**WORK TO COMPLETE:** Write the next part of the passage about teaching during the pandemic, continuing on from its last sentence.

**TEXT PASSAGE:**
━━━━━━━━━━━━━━━━━━━━

After a year of online learning, everyone is simply exhausted. It’s difficult to imagine school without Zoom fatigue, Wi–Fi crashes, and awkward breakout rooms. Yet, if there's one group of people dedicated to turning remote learning into something salvageable, it's teachers.
Take Charmaine Giles. After starting as a sixth grade teacher, she's transitioned into a leader at Mastery Schools.
Although teaching has its normal challenges—like talking with parents and ensuring that students can focus on their education without other worries—the pandemic has triggered an onslaught of uncharted responsibilities.
Some days, Giles spends hours contact tracing and communicating with parents in English and Spanish to help them access online health information.
“I'm learning Spanish, but I'm not fluent. With something as simple as the lab's website only coming in English, I'm helping in my best Spanglish to translate for them and make them feel comfortable," she says.
Giles is constantly adjusting to the ever–changing nature of teaching amid a pandemic, which has forced her to think practically about the long term ramifications of every decision. “I thought, ‘Can we do this for months? Is this sustainable? As the science changes, does this still make sense?’” she says.
Unfortunately, extensive planning doesn't always pan out well due to the unpredictability of COVID–19, so she and her staff must solve problems at a moment's notice. The Friday before students were scheduled to return to school after summer break, Giles was told that they needed to switch to an entirely virtual model. After a summer of preparation, the charter school had to change weeks of lesson plans in one weekend.
The nature of the pandemic has naturally transformed the educational system with the potential of technology and online learning. However, Giles also believes that attending school virtually isn't ideal.

━━━━━━━━━━━━━━━━━━━━

**LISTED RECORDS:**
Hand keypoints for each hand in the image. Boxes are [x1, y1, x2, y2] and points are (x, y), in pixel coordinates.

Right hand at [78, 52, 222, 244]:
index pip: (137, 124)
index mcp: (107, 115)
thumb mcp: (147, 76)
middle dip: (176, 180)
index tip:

━━━━━━━━━━━━━━━━━━━━

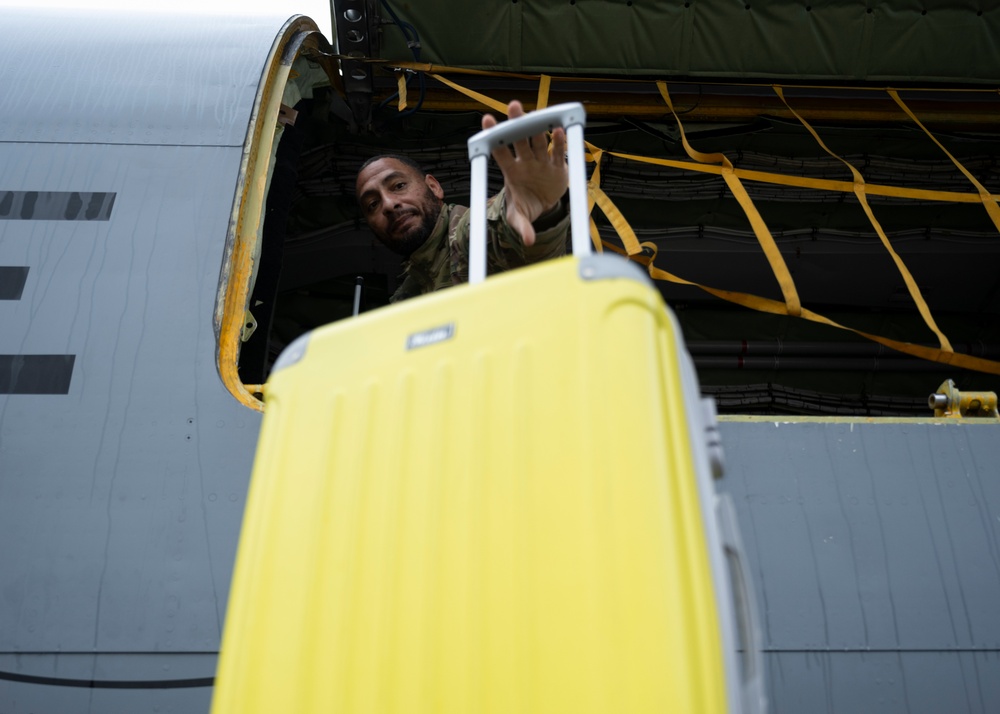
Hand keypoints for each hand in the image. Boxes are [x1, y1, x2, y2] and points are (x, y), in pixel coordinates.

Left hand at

━━━━━━━━━━━━━━━━━━━━

**RESPONSE TO THE EXERCISE:**
“It's not the quality education that I can give when we're in person, and I won't pretend like it is,” she says. “It's a very convenient Band–Aid that I think went well for eight out of ten kids, and they'll be able to succeed. But so many of our kids learn from each other, and technology is a barrier.”
As Giles' sixth–grade classroom exemplifies, the COVID–19 pandemic keeps exposing inequities beyond the schoolhouse, like the lack of access to health care and food insecurity that severely impact many students and their families.
“I have a crazy amount of students that we serve meals every day to [for] breakfast, lunch, and sometimes a snack or dinner because they're here for after care. We're not just talking about COVID–19, but we're talking about food access,” she says. “If one of my students is to get sick, their ability to get quality medical care is way different than if you go three miles that way to Pennsauken. I had kids missing whole days, waiting in line in the clinic because they had an earache.”
However, Giles prides her student body for their resilience. “I have older siblings that are in fifth grade helping their kindergartener brother or sister because their mom or dad are working,” she says. “Some of them weren't even learning because they were babysitting the whole time, or they're holding their infant brother and sister as they're learning long division."
Although students feel the heavy weight of the pandemic, they're not the only ones. Teachers must also cope with this traumatic time. Some are losing family members and dealing with illness while also reassuring their own students, which leaves them little room for self–care.
Because of these newfound tensions, teacher burnout has only increased. Giles says that one program has been vital among her colleagues in helping to mitigate this fatigue: the Burn–In Mindset.
Burn–In Mindset provides personalized coaching sessions for teachers to learn and apply positive psychology so they can support and uplift one another. Through methods like identifying signature strengths and starting each day with morning huddles and inspirational videos, Burn–In Mindset has become a game changer for Giles and her staff.
“I think [the] Burn–In Mindset is how you truly shift from burning out to burning in in a way that is sustainable. If I want to do this work, I have to take care of myself,” Giles says. “I think that teaching these strategies to your teaching staff is the only way that you can have teachers retain and stay in the work of something as difficult as being a teacher in an underserved community during a pandemic.”
As Giles looks forward to the future as both an educator and a mother to a toddler, she hopes for a more equitable world that is free from the effects of redlining, gerrymandering, and racism for her students and daughter.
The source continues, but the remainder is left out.